To balance its budget, the school had to borrow $3 million from the state - which it has 6 years to pay back - to catch up on bond payment, pass a 7 mill emergency property tax levy to make payroll and cut 19 teachers, administrators and support staff.
“Now we’re on the right track,” said Cagwin, who recently took over the post. “In hindsight, they should’ve passed an operating levy earlier.”
A wake-up call
Smith said there is no over-arching theme for the 24 governments on fiscal emergency. Many are small villages with treasurers who may not have adequate training. The village of Manchester has been in fiscal emergency for 15 years.
There have been 40 local governments and 33 school districts that have passed through the fire of fiscal emergency. Locally, this includes Monroe in Butler County and West Elkton in Preble.

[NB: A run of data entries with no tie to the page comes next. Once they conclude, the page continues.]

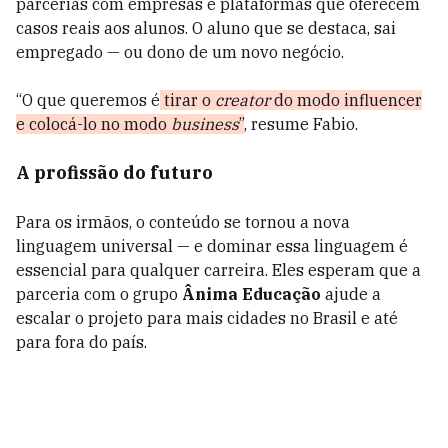
parcerias com empresas e plataformas que oferecem
casos reais aos alunos. O aluno que se destaca, sai
empregado — ou dono de um novo negócio.
“O que
queremos é
tirar o
creator
do modo influencer
e colocá-lo no modo
business
”
, resume Fabio.
A profissão do futuro
Para os irmãos, o conteúdo se tornou a nova
linguagem universal — e dominar essa linguagem é
essencial para qualquer carreira. Eles esperam que a
parceria com o grupo
Ânima Educação
ajude a
escalar o projeto para mais cidades no Brasil e até
para fora do país.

School districts that have survived fiscal emergency number 33, including Jefferson Twp. local schools in Montgomery County and Springfield City Schools.
Several school districts, including Fairborn and Tecumseh Local School District in Clark County, have threatened that they may be headed to state oversight if upcoming levy requests fail.
Ultimately, government defaults and especially bankruptcies are exceedingly rare, officials point out, especially in Ohio, which has this oversight function to help governments.
But Detroit still serves as a wake-up call, according to Joshua Smith, city manager of Hamilton.
“Detroit is the beginning of many city governments recognizing they must dramatically change the way scarce resources are allocated,” he said. “It is a very difficult conversation to have, but it is imperative that governments recalibrate and focus limited resources on investing in parks, streets and other infrastructure versus continuing down a road like Detroit, where it promised retirees pension and health benefits and simply can’t afford to pay them.”